= Culture of Grenada =

Grenada's French colonists brought their culture, as did the African slaves they brought across the Atlantic for agricultural work. Indians have also influenced the island culture in more recent years.

With the passing of the Slave Trade Act 1807 by the British Parliament and the subsequent abolishing of slavery, indentured labor from India was procured at a very large scale.

The first ship, named the Maidstone, departed from Calcutta, India on January 27, 1857, and arrived a few months later on May 1. In all, 3,206 East Indians arrived in Grenada by 1885. Only 380 of them returned to India. The Indians made many contributions to Grenada. Indian Arrival Day was celebrated in 2007 on the 150th anniversary, for the first time since the centenary celebration in 1957.

The Indians later on assimilated with the existing Africans, Europeans and other ethnicities intermarrying with each other. This very much influenced the culture and cuisine of Grenada.

== Cuisine ==
The national dish, oil down, is a combination of breadfruit, coconut milk, turmeric (misnamed saffron), dumplings, callaloo (taro leaves), and salted meat such as saltfish (cod), smoked herring or salt beef. It is often cooked in a large pot, commonly referred to by locals as a karhee, or curry pot. Popular street foods include aloo pie, doubles, and dal puri served wrapped around a curry, commonly goat, and fried bakes and fish cakes. Sweets include kurma, guava cheese, fudge or barfi, tamarind balls, rum-raisin ice cream, currant rolls, and Grenadian spice cake.

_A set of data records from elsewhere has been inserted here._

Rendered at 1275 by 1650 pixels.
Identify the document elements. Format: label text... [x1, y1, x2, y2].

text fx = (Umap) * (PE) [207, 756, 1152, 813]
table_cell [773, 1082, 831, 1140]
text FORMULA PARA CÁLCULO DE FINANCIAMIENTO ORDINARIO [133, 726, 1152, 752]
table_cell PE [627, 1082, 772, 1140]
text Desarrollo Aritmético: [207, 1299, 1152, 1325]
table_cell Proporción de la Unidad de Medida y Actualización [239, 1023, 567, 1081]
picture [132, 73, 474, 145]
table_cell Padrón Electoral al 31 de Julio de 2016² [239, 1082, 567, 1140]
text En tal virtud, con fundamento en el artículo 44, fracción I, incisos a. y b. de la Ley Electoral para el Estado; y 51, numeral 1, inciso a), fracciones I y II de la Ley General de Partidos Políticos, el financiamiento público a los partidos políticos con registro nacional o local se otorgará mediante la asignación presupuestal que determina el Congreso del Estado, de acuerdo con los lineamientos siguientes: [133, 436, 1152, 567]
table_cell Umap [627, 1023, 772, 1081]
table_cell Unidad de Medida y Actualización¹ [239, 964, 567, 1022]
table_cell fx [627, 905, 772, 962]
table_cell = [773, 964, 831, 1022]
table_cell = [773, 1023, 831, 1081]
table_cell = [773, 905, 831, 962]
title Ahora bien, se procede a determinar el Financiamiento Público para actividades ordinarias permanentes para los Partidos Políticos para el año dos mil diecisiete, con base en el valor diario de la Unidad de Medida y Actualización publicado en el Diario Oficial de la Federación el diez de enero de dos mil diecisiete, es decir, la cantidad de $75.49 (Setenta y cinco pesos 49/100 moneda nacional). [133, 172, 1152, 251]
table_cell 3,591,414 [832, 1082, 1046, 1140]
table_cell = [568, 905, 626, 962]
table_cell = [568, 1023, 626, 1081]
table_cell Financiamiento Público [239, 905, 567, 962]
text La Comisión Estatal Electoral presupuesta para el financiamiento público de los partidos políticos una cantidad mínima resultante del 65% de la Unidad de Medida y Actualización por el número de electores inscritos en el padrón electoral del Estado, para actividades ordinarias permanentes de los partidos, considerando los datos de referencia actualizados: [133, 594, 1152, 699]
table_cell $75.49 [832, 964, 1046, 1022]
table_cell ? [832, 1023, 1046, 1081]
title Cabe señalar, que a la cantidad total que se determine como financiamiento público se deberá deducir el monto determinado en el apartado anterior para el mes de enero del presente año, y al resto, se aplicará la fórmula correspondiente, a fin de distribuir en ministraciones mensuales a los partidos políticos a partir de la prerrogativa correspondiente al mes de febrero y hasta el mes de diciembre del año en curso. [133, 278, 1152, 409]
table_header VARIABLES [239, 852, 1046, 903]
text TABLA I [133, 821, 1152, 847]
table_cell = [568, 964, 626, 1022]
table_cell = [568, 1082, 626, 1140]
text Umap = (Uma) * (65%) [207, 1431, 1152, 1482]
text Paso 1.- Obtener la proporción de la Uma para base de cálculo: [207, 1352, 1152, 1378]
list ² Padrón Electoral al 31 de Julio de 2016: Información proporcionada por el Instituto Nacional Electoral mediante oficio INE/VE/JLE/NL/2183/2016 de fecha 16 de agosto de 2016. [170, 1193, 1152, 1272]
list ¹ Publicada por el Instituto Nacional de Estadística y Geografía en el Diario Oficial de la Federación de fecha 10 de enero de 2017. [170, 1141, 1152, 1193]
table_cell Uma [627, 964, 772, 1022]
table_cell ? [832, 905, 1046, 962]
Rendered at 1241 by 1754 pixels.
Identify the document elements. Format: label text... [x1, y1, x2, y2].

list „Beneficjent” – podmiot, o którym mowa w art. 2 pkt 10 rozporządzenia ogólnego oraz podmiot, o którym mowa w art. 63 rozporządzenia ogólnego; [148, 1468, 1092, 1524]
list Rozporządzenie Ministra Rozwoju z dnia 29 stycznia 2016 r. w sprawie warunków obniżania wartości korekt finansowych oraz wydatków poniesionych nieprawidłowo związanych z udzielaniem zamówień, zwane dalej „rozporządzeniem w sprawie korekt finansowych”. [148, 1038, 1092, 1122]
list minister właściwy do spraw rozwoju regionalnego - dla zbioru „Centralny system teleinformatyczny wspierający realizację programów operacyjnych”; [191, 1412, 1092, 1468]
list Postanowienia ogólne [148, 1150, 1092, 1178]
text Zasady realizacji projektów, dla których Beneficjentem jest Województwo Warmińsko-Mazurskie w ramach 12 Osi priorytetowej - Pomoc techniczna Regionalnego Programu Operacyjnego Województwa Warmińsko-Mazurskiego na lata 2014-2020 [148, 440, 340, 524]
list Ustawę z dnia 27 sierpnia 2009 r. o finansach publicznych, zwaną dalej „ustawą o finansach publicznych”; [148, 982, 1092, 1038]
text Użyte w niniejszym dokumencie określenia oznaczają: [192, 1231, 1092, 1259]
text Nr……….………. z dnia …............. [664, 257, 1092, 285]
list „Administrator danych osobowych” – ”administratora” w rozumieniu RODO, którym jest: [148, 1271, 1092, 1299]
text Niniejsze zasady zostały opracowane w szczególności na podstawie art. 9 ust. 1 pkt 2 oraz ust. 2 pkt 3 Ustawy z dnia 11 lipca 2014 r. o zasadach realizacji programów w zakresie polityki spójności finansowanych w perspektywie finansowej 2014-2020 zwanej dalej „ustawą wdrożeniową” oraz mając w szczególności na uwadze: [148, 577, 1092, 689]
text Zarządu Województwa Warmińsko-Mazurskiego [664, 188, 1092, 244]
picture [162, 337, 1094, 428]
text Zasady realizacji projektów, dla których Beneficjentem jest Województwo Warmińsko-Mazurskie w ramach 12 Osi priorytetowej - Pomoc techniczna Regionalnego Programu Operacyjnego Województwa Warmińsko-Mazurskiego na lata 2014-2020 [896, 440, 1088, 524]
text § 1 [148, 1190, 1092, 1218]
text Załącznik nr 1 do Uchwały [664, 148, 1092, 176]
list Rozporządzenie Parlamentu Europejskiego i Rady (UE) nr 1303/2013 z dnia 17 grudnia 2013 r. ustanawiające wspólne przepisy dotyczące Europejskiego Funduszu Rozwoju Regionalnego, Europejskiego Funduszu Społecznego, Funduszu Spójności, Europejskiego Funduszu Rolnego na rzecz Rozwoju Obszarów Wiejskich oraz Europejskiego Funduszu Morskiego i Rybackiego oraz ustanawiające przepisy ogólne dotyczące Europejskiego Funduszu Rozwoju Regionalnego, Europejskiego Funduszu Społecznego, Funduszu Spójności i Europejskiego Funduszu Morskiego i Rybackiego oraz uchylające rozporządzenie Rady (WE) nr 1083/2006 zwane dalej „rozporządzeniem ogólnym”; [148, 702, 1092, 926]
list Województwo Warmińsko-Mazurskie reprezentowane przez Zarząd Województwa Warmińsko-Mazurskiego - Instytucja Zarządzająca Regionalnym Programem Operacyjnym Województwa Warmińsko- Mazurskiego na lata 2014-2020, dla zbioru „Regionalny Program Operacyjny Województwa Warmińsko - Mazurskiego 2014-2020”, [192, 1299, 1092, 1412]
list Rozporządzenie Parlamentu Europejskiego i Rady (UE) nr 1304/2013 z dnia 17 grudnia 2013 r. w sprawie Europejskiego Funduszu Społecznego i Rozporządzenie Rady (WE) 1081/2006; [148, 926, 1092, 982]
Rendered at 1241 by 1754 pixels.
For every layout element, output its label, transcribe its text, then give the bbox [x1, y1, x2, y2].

Nutmeg and mace (spice) are used in abundance.

== Music and festivals ==

Music plays a significant part in Grenadian culture, with the annual Carnival competition generating new soca and calypso material in August. The rest of the time soca, calypso, and reggae are popular. Zouk music has also been imported to Grenada from other French Caribbean islands recently. Other local celebrations include the National Dance Festival and Independence Day.